In a very plainspoken manner, Guralnick declares: “[S]imply put, this is a book about creativity. Like so many other things in my life, this is a realization I have come to only after the fact.”
Guralnick then goes on to reflect how he’s come to where he is now: “I could act as if I don’t really know how it happened, but it wouldn’t be true. I know exactly how I got to this place, whether for good or for ill, and I can’t pretend otherwise. I wanted to be a writer. Not a rock writer — there was no such thing. I wanted to write novels and stories. And so I did — and occasionally still do. When I was fifteen, I first read the Paris Review interview with Ernest Hemingway in which he spoke of his working methods, and I took note of the fact that he set himself a quota of something like 500 words a day. With as much self-doubt as temerity, I did the same, committing myself to the idea that should inspiration ever deign to visit I was not going to be absent from my post. And so I began a daily vigil that has persisted more or less to this day.”

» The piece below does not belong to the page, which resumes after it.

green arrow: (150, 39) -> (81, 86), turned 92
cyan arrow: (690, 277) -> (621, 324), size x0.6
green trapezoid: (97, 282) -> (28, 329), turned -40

At the same age he fell in love with the blues. “It was like the writing of Italo Svevo or Henry Green: it just turned me around in a way that I am no more inclined to quantify or explain today than I was then. But I never dreamt of writing about it. There was nowhere to write about it in. And besides, I’m not sure I could have imagined a way in which to truly evoke just what I was feeling at the time. Experience, don’t analyze, my inner voice told me.”
Getting lost in the music strives with Guralnick’s passion to tell the world about it and about his experience of it: “I wanted to proclaim Muddy Waters’ and Bo Diddley’s genius, I wanted to find some way to describe the transcendent drama of the rhythm and blues revues that I had witnessed, featuring astonishing performances by such virtuosic entertainers as Solomon Burke, Otis Redding, Joe Tex, and Little Richard, sometimes on the same bill.”

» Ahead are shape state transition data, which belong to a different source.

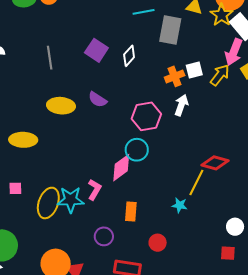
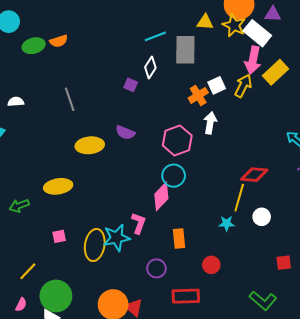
purple square: (96, 50) -> (131, 85), moved, size x0.6
white diamond: (129, 56) -> (150, 68), moved
white circle: (235, 227) -> (262, 217), moved

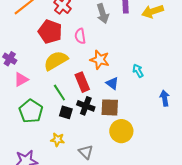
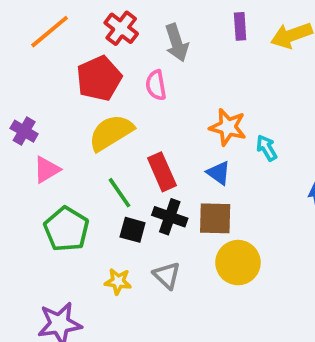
gray arrow: (103, 14) -> (177, 43), moved
red pentagon: (50, 32) -> (99, 78), turned 30
orange star: (100, 60) -> (228, 127), moved
gray triangle: (86, 152) -> (167, 275), moved

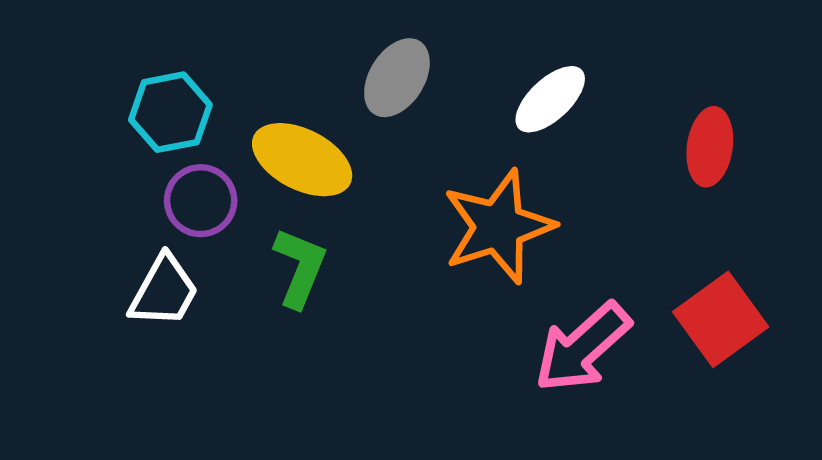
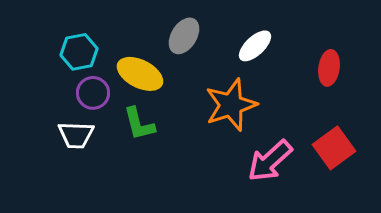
green L-shape: (300, 268) -> (139, 124), turned 144
white trapezoid: (164, 291) -> (76, 135), turned 63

As he looks back on his life of writing about music and his passion for writing, he recognizes that while you can’t rekindle the simple enthusiasm you might have at 15 for a musician or a writer, you can nevertheless get lost in the beauty or ingeniousness of it. “What other hope is there except in surrender, whatever indignities surrender may entail?” he writes. “So in the end that is my advice: surrender to the music. That is what I hope the underlying message of my writing to be. Surrender to Sam Cooke and Bob Dylan and Sleepy LeBeef, and the Mighty Clouds of Joy. We are all just looking to get lost.”
So, surrender to Peter Guralnick; get lost in his expressive fan’s notes and appreciations and candid reflections on Ray Charles, Doc Pomus, Colonel Parker, Henry Green, and Chuck Berry. In fact, surrender to the closing section of the book, which he titles “A Fan’s Notes,” long narrative reflections on sources, many of which are mini-profiles in themselves.
Guralnick learned from his grandfather “that everything is just out here waiting to be discovered.” After a few hours of getting lost in Looking to Get Lost: Adventures in Music & Writing, you’ll discover just how much there is still to be discovered about some of your favorite musicians.